__What to do__: Write the records out again, precisely as they stand.

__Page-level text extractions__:
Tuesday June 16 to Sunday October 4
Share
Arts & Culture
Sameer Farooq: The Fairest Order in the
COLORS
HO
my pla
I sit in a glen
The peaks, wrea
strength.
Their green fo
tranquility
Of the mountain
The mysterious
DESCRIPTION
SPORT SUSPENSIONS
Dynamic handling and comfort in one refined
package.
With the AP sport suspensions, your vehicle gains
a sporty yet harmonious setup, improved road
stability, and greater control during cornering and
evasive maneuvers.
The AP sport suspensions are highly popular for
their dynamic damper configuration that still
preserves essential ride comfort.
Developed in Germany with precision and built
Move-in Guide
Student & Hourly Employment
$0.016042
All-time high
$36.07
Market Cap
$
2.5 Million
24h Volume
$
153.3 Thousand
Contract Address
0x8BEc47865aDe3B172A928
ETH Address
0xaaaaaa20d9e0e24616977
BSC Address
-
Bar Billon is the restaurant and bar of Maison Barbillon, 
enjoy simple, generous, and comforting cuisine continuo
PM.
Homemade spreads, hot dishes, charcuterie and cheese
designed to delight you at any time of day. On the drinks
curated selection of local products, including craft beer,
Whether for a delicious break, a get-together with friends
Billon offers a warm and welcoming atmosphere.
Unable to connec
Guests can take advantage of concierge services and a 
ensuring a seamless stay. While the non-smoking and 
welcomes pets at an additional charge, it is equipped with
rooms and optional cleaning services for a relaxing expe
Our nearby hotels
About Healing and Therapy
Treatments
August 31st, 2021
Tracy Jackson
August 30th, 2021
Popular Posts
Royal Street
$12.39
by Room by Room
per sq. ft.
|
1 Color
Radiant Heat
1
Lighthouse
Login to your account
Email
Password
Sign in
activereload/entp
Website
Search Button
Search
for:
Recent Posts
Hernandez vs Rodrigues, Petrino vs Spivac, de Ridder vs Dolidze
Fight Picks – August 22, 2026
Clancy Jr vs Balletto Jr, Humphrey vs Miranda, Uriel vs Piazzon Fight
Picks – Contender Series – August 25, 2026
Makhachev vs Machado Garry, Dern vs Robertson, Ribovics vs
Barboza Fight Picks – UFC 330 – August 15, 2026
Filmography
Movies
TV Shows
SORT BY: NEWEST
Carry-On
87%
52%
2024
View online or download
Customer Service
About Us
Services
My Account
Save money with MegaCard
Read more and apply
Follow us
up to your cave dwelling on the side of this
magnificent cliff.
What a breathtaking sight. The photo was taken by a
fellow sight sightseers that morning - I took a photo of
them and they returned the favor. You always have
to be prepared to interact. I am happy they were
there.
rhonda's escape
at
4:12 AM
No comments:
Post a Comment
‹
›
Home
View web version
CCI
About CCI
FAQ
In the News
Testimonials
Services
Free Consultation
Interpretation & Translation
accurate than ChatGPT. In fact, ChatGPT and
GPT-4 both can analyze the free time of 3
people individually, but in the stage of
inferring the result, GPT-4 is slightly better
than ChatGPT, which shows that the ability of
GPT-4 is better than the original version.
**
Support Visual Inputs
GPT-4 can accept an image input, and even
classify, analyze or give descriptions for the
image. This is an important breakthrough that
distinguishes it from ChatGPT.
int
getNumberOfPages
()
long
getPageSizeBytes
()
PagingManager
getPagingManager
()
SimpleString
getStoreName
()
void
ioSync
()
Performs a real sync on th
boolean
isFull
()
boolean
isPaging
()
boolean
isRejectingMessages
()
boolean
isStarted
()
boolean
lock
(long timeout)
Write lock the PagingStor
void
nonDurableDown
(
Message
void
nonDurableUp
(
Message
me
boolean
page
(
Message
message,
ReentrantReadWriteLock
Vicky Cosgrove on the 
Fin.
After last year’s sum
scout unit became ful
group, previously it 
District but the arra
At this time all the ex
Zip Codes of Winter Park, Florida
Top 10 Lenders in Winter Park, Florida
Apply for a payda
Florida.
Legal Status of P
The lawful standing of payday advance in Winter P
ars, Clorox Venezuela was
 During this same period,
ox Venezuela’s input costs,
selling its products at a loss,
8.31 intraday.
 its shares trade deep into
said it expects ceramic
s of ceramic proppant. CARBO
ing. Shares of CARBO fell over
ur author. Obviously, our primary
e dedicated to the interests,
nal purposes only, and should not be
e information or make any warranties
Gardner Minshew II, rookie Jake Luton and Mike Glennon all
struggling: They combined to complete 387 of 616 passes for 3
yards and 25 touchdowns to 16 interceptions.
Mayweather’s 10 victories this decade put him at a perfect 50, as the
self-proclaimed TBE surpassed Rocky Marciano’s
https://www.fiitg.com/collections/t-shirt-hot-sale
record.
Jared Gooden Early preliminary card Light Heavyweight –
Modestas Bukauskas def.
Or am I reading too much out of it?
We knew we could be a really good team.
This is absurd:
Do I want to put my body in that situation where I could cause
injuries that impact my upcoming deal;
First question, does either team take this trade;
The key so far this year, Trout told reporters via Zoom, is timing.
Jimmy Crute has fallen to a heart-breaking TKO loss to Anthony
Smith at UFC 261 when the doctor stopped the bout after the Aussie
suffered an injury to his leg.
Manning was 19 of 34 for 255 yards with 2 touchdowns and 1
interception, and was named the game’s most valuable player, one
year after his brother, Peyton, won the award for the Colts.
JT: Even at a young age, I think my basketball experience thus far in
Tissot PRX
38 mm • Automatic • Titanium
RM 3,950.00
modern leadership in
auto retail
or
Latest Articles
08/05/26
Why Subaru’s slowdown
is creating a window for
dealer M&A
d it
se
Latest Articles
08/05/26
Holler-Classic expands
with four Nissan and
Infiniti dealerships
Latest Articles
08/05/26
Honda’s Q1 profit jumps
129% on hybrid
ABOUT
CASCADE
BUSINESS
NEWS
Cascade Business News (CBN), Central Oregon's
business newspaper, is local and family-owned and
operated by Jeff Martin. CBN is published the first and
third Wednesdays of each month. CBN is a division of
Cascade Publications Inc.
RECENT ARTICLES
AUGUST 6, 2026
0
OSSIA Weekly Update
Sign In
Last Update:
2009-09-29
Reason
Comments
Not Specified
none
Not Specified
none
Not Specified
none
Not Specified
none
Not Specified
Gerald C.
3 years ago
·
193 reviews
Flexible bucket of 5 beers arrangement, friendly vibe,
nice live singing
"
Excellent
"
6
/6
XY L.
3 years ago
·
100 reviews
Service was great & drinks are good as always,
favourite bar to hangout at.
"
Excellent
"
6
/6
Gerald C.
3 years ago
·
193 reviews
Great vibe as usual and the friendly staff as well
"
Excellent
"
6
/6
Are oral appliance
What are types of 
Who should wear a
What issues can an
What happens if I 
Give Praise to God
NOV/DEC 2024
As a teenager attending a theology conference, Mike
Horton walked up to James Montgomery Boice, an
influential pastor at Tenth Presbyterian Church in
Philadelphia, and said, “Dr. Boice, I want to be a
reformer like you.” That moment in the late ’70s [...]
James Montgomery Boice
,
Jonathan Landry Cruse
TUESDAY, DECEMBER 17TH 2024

__Output of the task__:
Tuesday June 16 to Sunday October 4
Share
Arts & Culture
Sameer Farooq: The Fairest Order in the
COLORS
HO
my pla
I sit in a glen
The peaks, wrea
strength.
Their green fo
tranquility
Of the mountain
The mysterious
DESCRIPTION
SPORT SUSPENSIONS
Dynamic handling and comfort in one refined
package.
With the AP sport suspensions, your vehicle gains
a sporty yet harmonious setup, improved road
stability, and greater control during cornering and
evasive maneuvers.
The AP sport suspensions are highly popular for
their dynamic damper configuration that still
preserves essential ride comfort.
Developed in Germany with precision and built
Move-in Guide
Student & Hourly Employment
$0.016042
All-time high
$36.07
Market Cap
$
2.5 Million
24h Volume
$
153.3 Thousand
Contract Address
0x8BEc47865aDe3B172A928
ETH Address
0xaaaaaa20d9e0e24616977
BSC Address
-
Bar Billon is the restaurant and bar of Maison Barbillon, 
enjoy simple, generous, and comforting cuisine continuo
PM.
Homemade spreads, hot dishes, charcuterie and cheese
designed to delight you at any time of day. On the drinks
curated selection of local products, including craft beer,
Whether for a delicious break, a get-together with friends
Billon offers a warm and welcoming atmosphere.
Unable to connec
Guests can take advantage of concierge services and a 
ensuring a seamless stay. While the non-smoking and 
welcomes pets at an additional charge, it is equipped with
rooms and optional cleaning services for a relaxing expe
Our nearby hotels
About Healing and Therapy
Treatments
August 31st, 2021
Tracy Jackson
August 30th, 2021
Popular Posts
Royal Street
$12.39
by Room by Room
per sq. ft.
|
1 Color
Radiant Heat
1
Lighthouse
Login to your account
Email
Password
Sign in
activereload/entp
Website
Search Button
Search
for:
Recent Posts
Hernandez vs Rodrigues, Petrino vs Spivac, de Ridder vs Dolidze
Fight Picks – August 22, 2026
Clancy Jr vs Balletto Jr, Humphrey vs Miranda, Uriel vs Piazzon Fight
Picks – Contender Series – August 25, 2026
Makhachev vs Machado Garry, Dern vs Robertson, Ribovics vs
Barboza Fight Picks – UFC 330 – August 15, 2026
Filmography
Movies
TV Shows
SORT BY: NEWEST
Carry-On
87%
52%
2024
View online or download
Customer Service
About Us
Services
My Account
Save money with MegaCard
Read more and apply
Follow us
up to your cave dwelling on the side of this
magnificent cliff.
What a breathtaking sight. The photo was taken by a
fellow sight sightseers that morning - I took a photo of
them and they returned the favor. You always have
to be prepared to interact. I am happy they were
there.
rhonda's escape
at
4:12 AM
No comments:
Post a Comment
‹
›
Home
View web version
CCI
About CCI
FAQ
In the News
Testimonials
Services
Free Consultation
Interpretation & Translation
accurate than ChatGPT. In fact, ChatGPT and
GPT-4 both can analyze the free time of 3
people individually, but in the stage of
inferring the result, GPT-4 is slightly better
than ChatGPT, which shows that the ability of
GPT-4 is better than the original version.
**
Support Visual Inputs
GPT-4 can accept an image input, and even
classify, analyze or give descriptions for the
image. This is an important breakthrough that
distinguishes it from ChatGPT.
int
getNumberOfPages
()
long
getPageSizeBytes
()
PagingManager
getPagingManager
()
SimpleString
getStoreName
()
void
ioSync
()
Performs a real sync on th
boolean
isFull
()
boolean
isPaging
()
boolean
isRejectingMessages
()
boolean
isStarted
()
boolean
lock
(long timeout)
Write lock the PagingStor
void
nonDurableDown
(
Message
void
nonDurableUp
(
Message
me
boolean
page
(
Message
message,
ReentrantReadWriteLock
Vicky Cosgrove on the 
Fin.
After last year’s sum
scout unit became ful
group, previously it 
District but the arra
At this time all the ex
Zip Codes of Winter Park, Florida
Top 10 Lenders in Winter Park, Florida
Apply for a payda
Florida.
Legal Status of P
The lawful standing of payday advance in Winter P
ars, Clorox Venezuela was
 During this same period,
ox Venezuela’s input costs,
selling its products at a loss,
8.31 intraday.
 its shares trade deep into
said it expects ceramic
s of ceramic proppant. CARBO
ing. Shares of CARBO fell over
ur author. Obviously, our primary
e dedicated to the interests,
nal purposes only, and should not be
e information or make any warranties
Gardner Minshew II, rookie Jake Luton and Mike Glennon all
struggling: They combined to complete 387 of 616 passes for 3
yards and 25 touchdowns to 16 interceptions.
Mayweather’s 10 victories this decade put him at a perfect 50, as the
self-proclaimed TBE surpassed Rocky Marciano’s
https://www.fiitg.com/collections/t-shirt-hot-sale
record.
Jared Gooden Early preliminary card Light Heavyweight –
Modestas Bukauskas def.
Or am I reading too much out of it?
We knew we could be a really good team.
This is absurd:
Do I want to put my body in that situation where I could cause
injuries that impact my upcoming deal;
First question, does either team take this trade;
The key so far this year, Trout told reporters via Zoom, is timing.
Jimmy Crute has fallen to a heart-breaking TKO loss to Anthony
Smith at UFC 261 when the doctor stopped the bout after the Aussie
suffered an injury to his leg.
Manning was 19 of 34 for 255 yards with 2 touchdowns and 1
interception, and was named the game’s most valuable player, one
year after his brother, Peyton, won the award for the Colts.
JT: Even at a young age, I think my basketball experience thus far in
Tissot PRX
38 mm • Automatic • Titanium
RM 3,950.00
modern leadership in
auto retail
or
Latest Articles
08/05/26
Why Subaru’s slowdown
is creating a window for
dealer M&A
d it
se
Latest Articles
08/05/26
Holler-Classic expands
with four Nissan and
Infiniti dealerships
Latest Articles
08/05/26
Honda’s Q1 profit jumps
129% on hybrid
ABOUT
CASCADE
BUSINESS
NEWS
Cascade Business News (CBN), Central Oregon's
business newspaper, is local and family-owned and
operated by Jeff Martin. CBN is published the first and
third Wednesdays of each month. CBN is a division of
Cascade Publications Inc.
RECENT ARTICLES
AUGUST 6, 2026
0
OSSIA Weekly Update
Sign In
Last Update:
2009-09-29
Reason
Comments
Not Specified
none
Not Specified
none
Not Specified
none
Not Specified
none
Not Specified
Gerald C.
3 years ago
·
193 reviews
Flexible bucket of 5 beers arrangement, friendly vibe,
nice live singing
"
Excellent
"
6
/6
XY L.
3 years ago
·
100 reviews
Service was great & drinks are good as always,
favourite bar to hangout at.
"
Excellent
"
6
/6
Gerald C.
3 years ago
·
193 reviews
Great vibe as usual and the friendly staff as well
"
Excellent
"
6
/6
Are oral appliance
What are types of 
Who should wear a
What issues can an
What happens if I 
Give Praise to God
NOV/DEC 2024
As a teenager attending a theology conference, Mike
Horton walked up to James Montgomery Boice, an
influential pastor at Tenth Presbyterian Church in
Philadelphia, and said, “Dr. Boice, I want to be a
reformer like you.” That moment in the late ’70s [...]
James Montgomery Boice
,
Jonathan Landry Cruse
TUESDAY, DECEMBER 17TH 2024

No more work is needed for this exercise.